A sculptor, museum director and collector he was a member of a prominent Royalist family of Dutch descent, who became a naturalised Frenchman and the morganatic husband of Princess Mathilde Letitia Wilhelmina Bonaparte.
Son of the Dutch Legitimist officer Charles de Nieuwerkerke (1785, Lyon – 1864, Paris), who returned to Paris with Louis XVIII in 1815 after the Hundred Days, he become a page of Charles X in 1825 and entered the ‘école royale de cavalerie’ at Saumur in 1829. However, as a legitimist, he abandoned his career on Charles X’s fall in July 1830 during the July Revolution.
On 30 June 1832, aged 21, he married count Auguste de Monttessuy’s daughter Thécla (1810–1884) however, the couple quickly separated on grounds of incompatibility of temperaments.
In 1834, during a six-month stay in Italy, he studied ancient art and sculpture and decided to become a sculptor himself on returning to France. Studying under James Pradier (1790-1852) and baron Carlo Marochetti (1805-1867) Nieuwerkerke became a sculptor in the academic tradition. He exhibited at the “Salons” of 1842, 1843, 1846 (a bronze bust of René Descartes), 1847 (6 works including a plaster statue of La Reine Elisabeth la Catholique entrant à Grenade [Queen Elizabeth the Catholic entering Granada], 1849, 1855, 1855, 1857, 1859 (a bust of Princess Murat) and 1861. He also made a statue of Napoleon I on horseback for the town of Lyons (1850-1852, but which was destroyed in 1870-1871), a copy of which was commissioned by the town of La Roche-sur-Yon (1852-1854). In 1852, he also realised busts of the Prince-President, the Princess Mathilde, and the young Eugenie de Guzman Palafox y Portocarrero, which, slightly modified, became the official portrait bust of Empress Eugenie. One of his best-known other works is ‘The battle of the duke of Clarence’, bronze copies of which were cast by Susse Frères from 1839 to 1875 – one copy entered the English royal collection at Osborne House in 1901.
In 1845, during a trip into Italy with Henri de Bourbon, comte de Chambord, he visited the collection of the Russian Prince Anatoly Nikolaievich Demidov, 1st Prince of San Donato and became the lover of Demidov’s wife Princess Mathilde, (niece of Napoleon the future President of the Second Republic, subsequently Emperor of the French), their liaison lasted until August 1869.

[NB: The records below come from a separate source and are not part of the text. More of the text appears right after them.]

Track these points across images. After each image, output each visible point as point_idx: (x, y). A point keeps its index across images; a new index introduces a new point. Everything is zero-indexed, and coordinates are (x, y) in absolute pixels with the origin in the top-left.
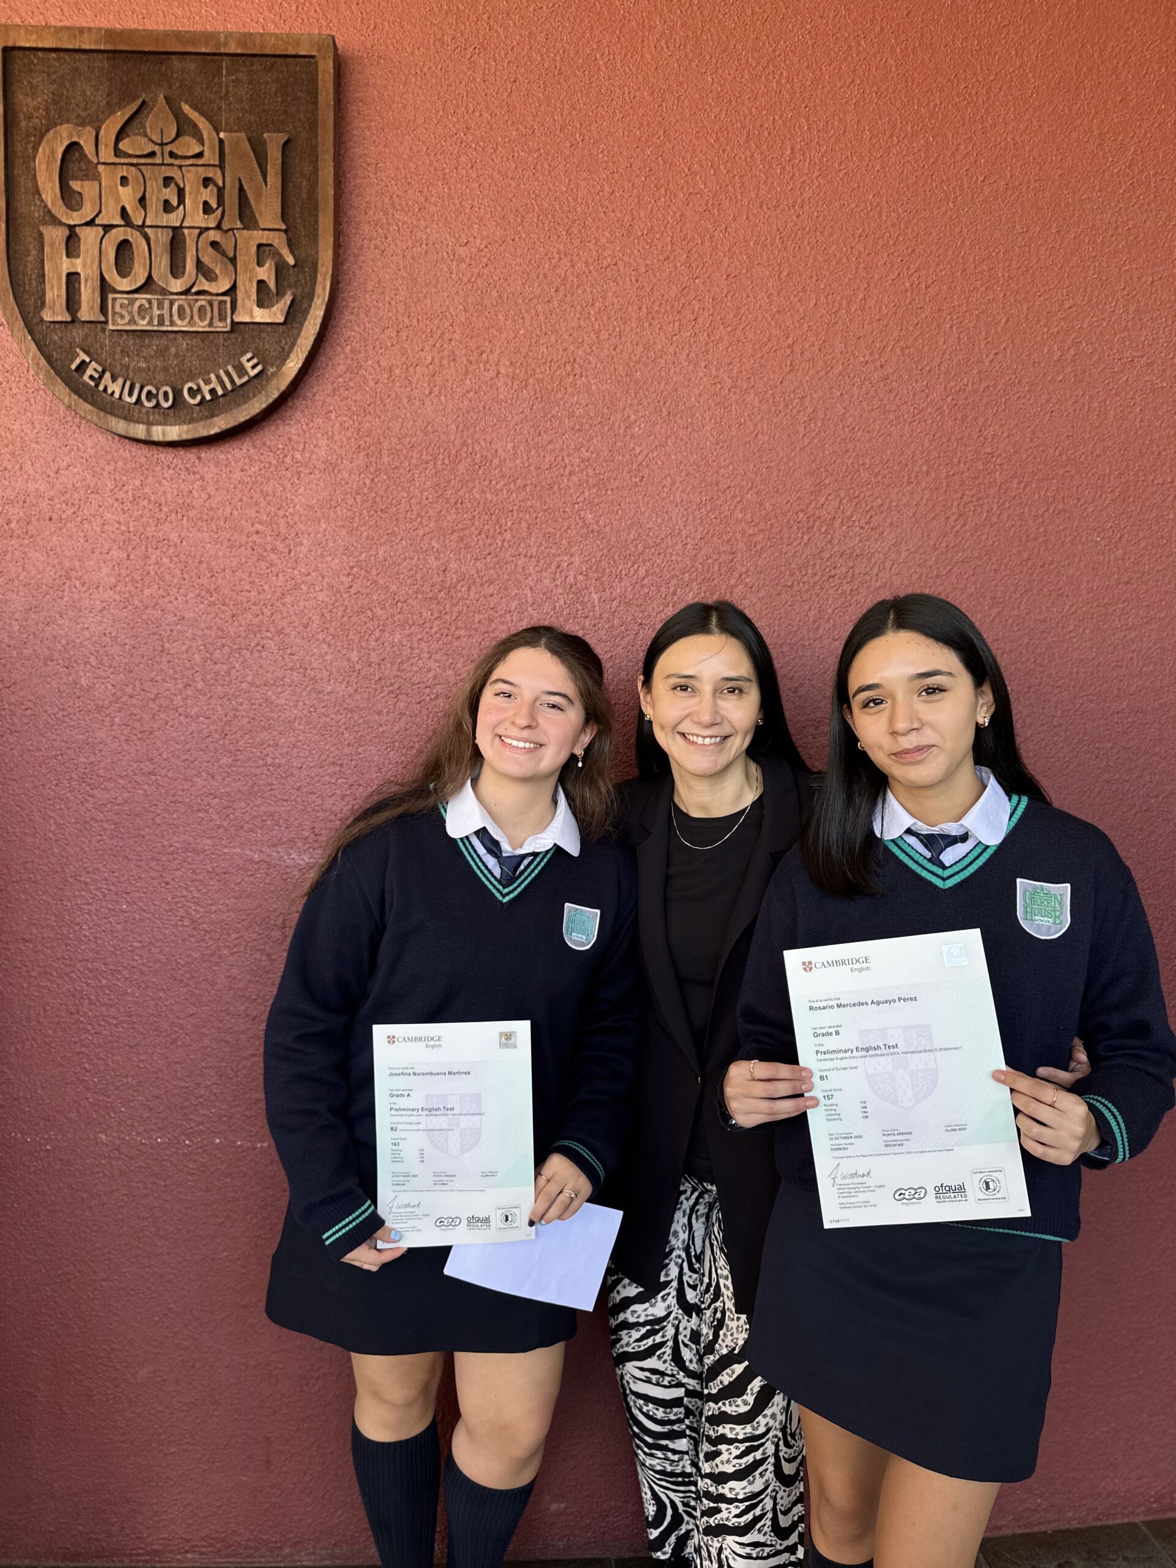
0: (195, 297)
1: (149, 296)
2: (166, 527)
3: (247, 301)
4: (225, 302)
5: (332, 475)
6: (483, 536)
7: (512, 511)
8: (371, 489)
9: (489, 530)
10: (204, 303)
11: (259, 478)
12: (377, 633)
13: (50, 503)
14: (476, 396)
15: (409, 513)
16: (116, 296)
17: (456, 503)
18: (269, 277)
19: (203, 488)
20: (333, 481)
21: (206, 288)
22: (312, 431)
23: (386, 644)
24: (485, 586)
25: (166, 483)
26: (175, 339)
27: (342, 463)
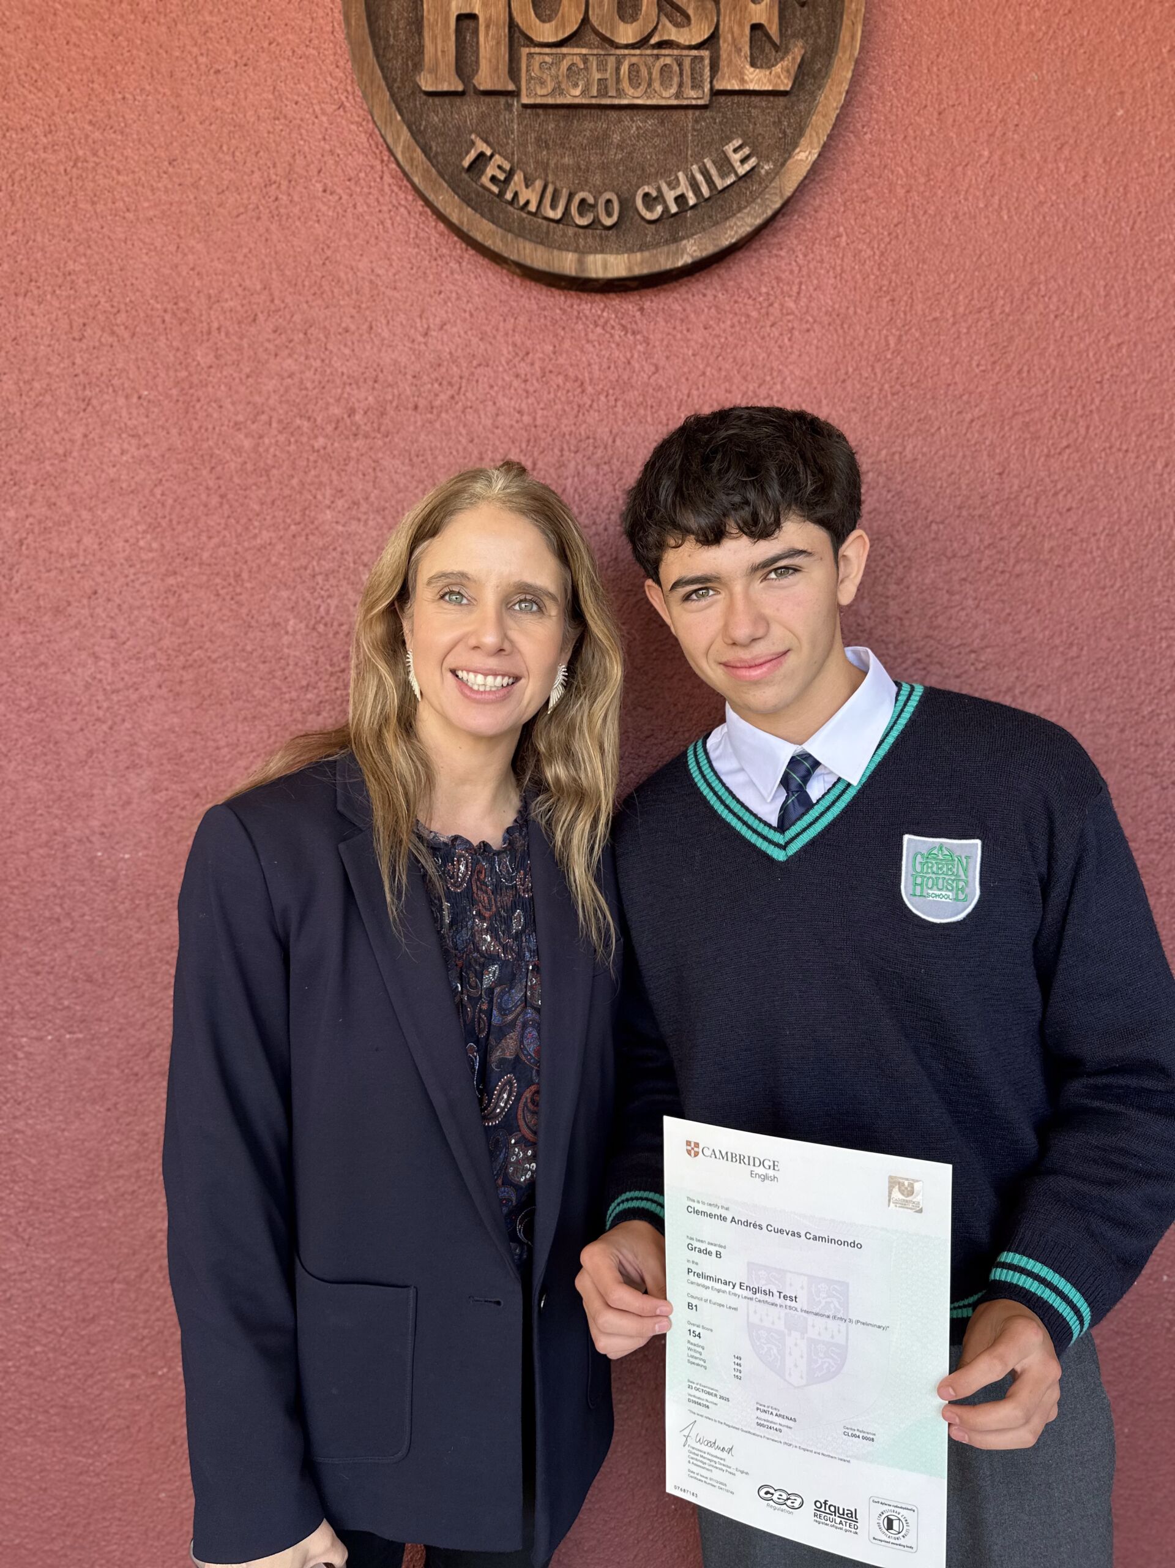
0: (655, 52)
1: (584, 51)
2: (593, 417)
3: (734, 56)
4: (702, 58)
5: (840, 332)
6: (1059, 418)
7: (1100, 382)
8: (896, 352)
9: (1067, 412)
10: (668, 61)
11: (730, 339)
12: (900, 569)
13: (415, 381)
14: (1053, 210)
15: (951, 388)
16: (533, 50)
17: (1020, 372)
18: (770, 20)
19: (648, 356)
20: (841, 340)
21: (673, 38)
22: (811, 266)
23: (913, 588)
24: (1060, 497)
25: (591, 349)
26: (620, 121)
27: (855, 313)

An influential man at the centre of artistic and political circles, he was obliged to abandon his own artistic practice due to numerous other appointments: he was made Director General of National Museums in 1849, ‘Intendant des Beaux-Arts’ of the Emperor’s Household in 1853, Honorary Chamberlain of the Emperor in 1859, ‘Surintendent des Beaux-Arts’ in 1863 (a position from the Ancien Régime that was restored for him). He was also elected a free member of the ‘Académie des Beaux-arts’ in 1853, Vice-President (in 1855) and President (in 1856) of the ‘Société des Antiquaires de France’ [, senator (by a decree of 1864), Vice-President (in 1863) and President (in 1865) of the ‘Commission des Monuments historiques’.
After the fall of the imperial regime in 1869 he lost his position as ‘Surintendent des Beaux-Arts’, when the department was replaced by the ‘Ministère des Beaux-Arts’, and the Republican Maurice Richard was nominated as its head. He was then given the more modest role of ‘Surintendent des Musées Impériaux’. When Nieuwerkerke learnt of Napoleon III’s surrender at Sedan on 3 September 1870, he quickly resigned (on 5 September) and managed to escape to England, narrowly escaping being arrested. In London he tried to sell some of the smallest of his objets d’art to the South Kensington Museum. These came from his extraordinary collection of more than 800 historic art objects, in metal and gold, sculptures, ceramics, painted enamel, glass and furniture. His collection also included extraordinary Medieval and Renaissance arms and armour.